Software: Stata: k

k_golyaev

Software: Stata

Apr 22, 2013 07:57

Originally published at Konstantin's Private Blog. You can comment here or there.

In the previous post, I discussed SAS in detail. Now I will turn to my favorite package, Stata. Five years ago nobody would seriously consider it as an option for dealing with large datasets. Today, it is probably one of the most effective tools of which I am aware.

Let’s get done with the bad news first: Stata is, by design, memory-bound. This means if your machine has 16 GB of RAM, realistically you would not be able to work with datasets that are over 15 GB. (Stata itself needs very little RAM, but your operating system needs some as well.) To make matters worse, Stata does not support distributed computations. It was conceived and developed in the 80s and 90s, when the “big data” challenges could be addressed by getting a more powerful host. Third, Stata can only operate on a single dataset at any given moment. Think about a single Excel sheet the size of which is only limited by the available RAM. Finally, not unlike SAS, Stata has its own unique programming language, which is quite quirky and can be tricky to master.

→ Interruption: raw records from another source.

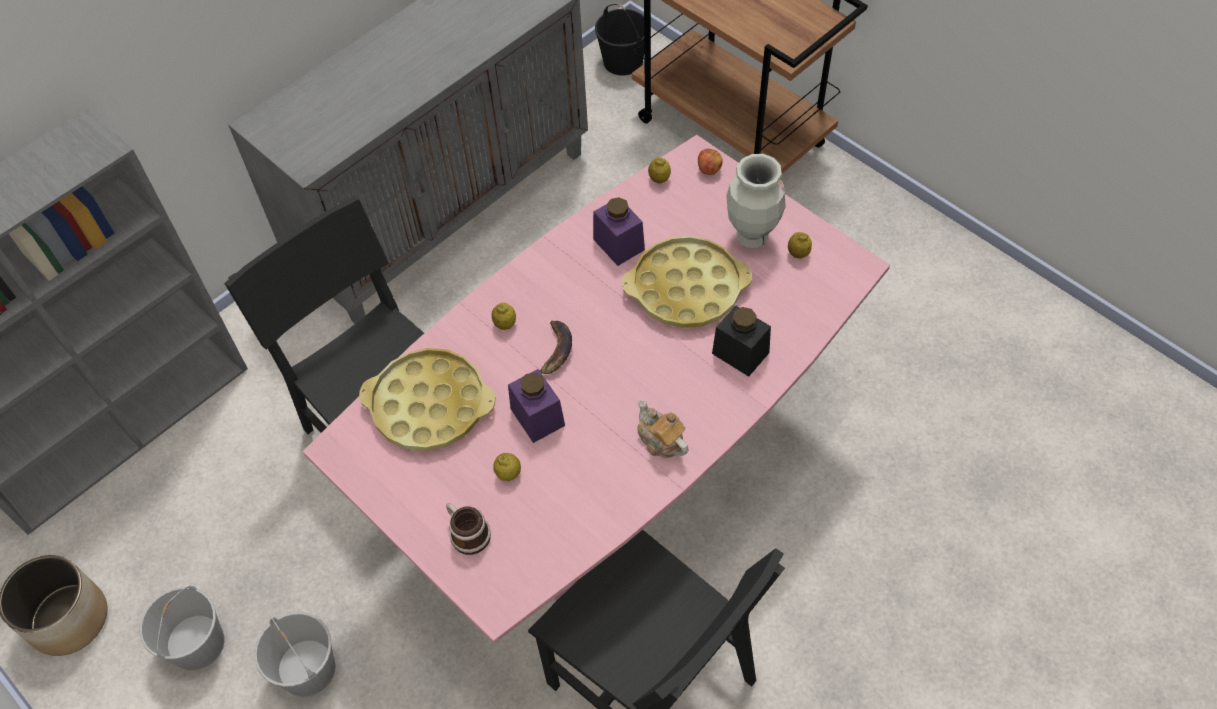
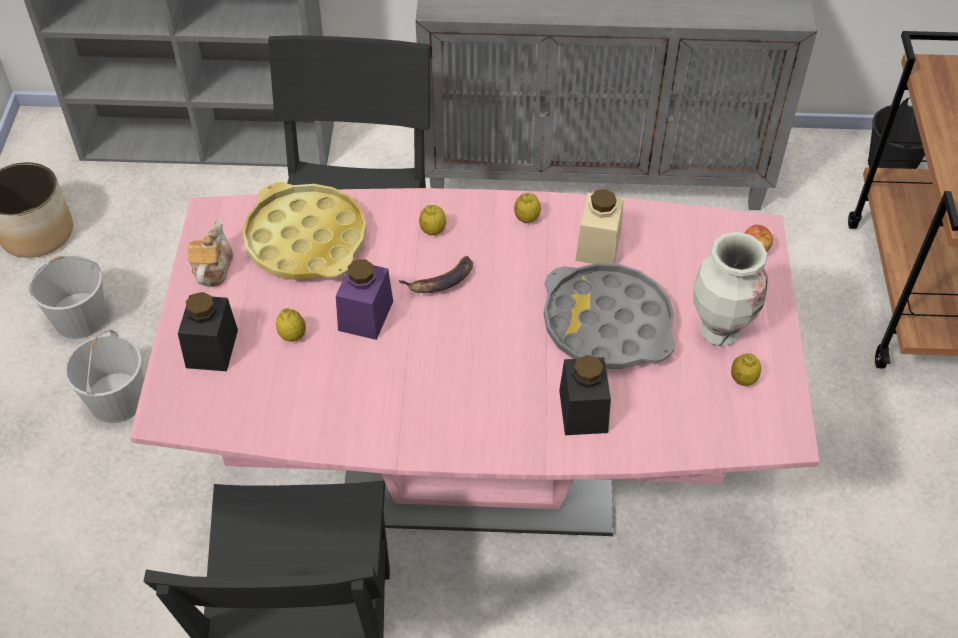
camera: 45 degrees right, 5 degrees down
(467, 533) = (212, 348): mug -> black jar
(618, 244) = (598, 246): purple jar -> beige jar
(659, 179) = (700, 224): lemon -> lemon (527, 218)
(660, 440) = (429, 416): teapot -> teapot (212, 268)
(686, 289) = (607, 324): yellow tray -> grey tray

Given these formidable drawbacks, why would someone even bother considering Stata? Because it is otherwise made of pure awesomeness, that’s why. (Ok, I may be exaggerating a bit here, but bear with me.) Most skilled empiricists know the sad truth of working with real data: about eighty percent of time on every project is usually spent on manipulating data and wrestling it into format suitable for analysis. I am yet to find a more efficient tool than Stata for these tasks. Assuming you can fit the relevant data into RAM, once it is loaded, Stata is blazingly swift at cutting and slicing the data. Whenever I open a new dataset, it typically takes less than five minutes to identify any potential problems that crept in during the data construction phase. This makes Stata ideal for prototyping new solutions: at the early stages of any project it is important to fail quickly. Whatever takes hours to do in SAS, usually takes minutes to do in Stata.

I already mentioned that Stata’s internal language is quirky. If you stick with it long enough to get over these quirks, however, you will come to appreciate its flexibility and pithiness. In particular, it provides an uncanny level of versatility when it comes to creating loops. There is effectively no difference in looping over variable values, variable names, strings, or numbers - a feature that enables writing exceedingly compact code. Whenever I use R, SAS, Matlab, or virtually anything else other than Stata, I resent not having this kind of versatility at my disposal.

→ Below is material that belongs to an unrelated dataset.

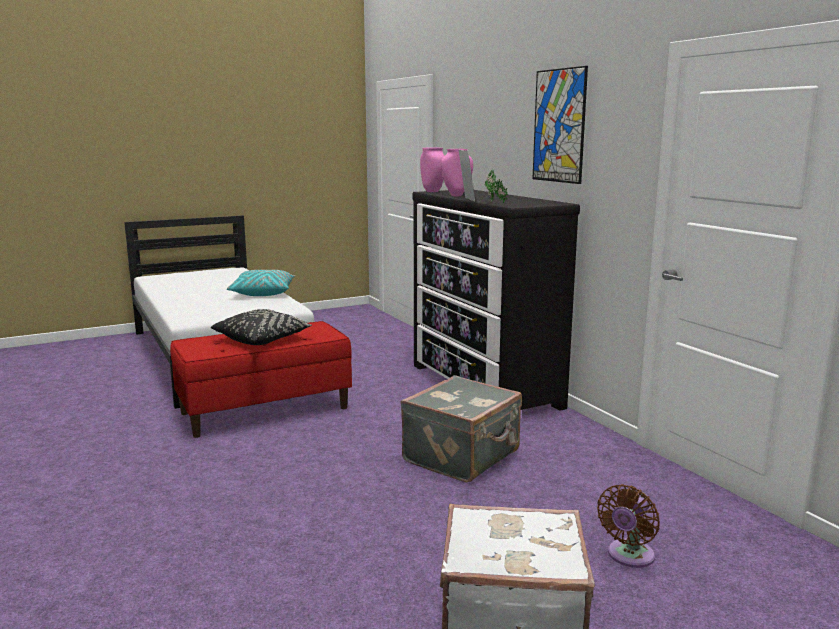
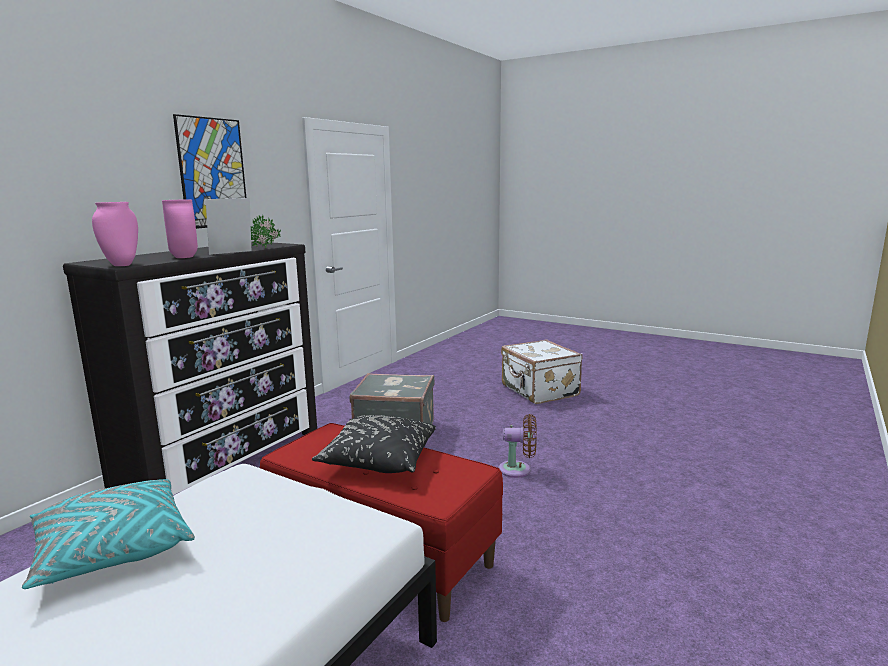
camera: 120 degrees left, 0 degrees up
(628, 556) = (461, 381): brown fan -> brown fan (518, 470)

In addition, Stata was written by economists and, primarily, for economists. A number of estimation methods and routines that are specific to economics have been implemented only in Stata, mostly methods related to panel data analysis. People have conflicting opinions on whether it is best to “code up” all the methods you use from scratch. My take on this is simple: speed maters, so whatever enables rapid exploration is good. Once you find something that you think is working, re-engineering the method from scratch is a perfectly reasonable way to bring extra robustness.

I will conclude by noting that a perpetual license for a very powerful implementation of Stata costs under ten thousand dollars, and one can get a less powerful version for about a thousand. This is my default tool for exploratory data analysis, which I personally find indispensable.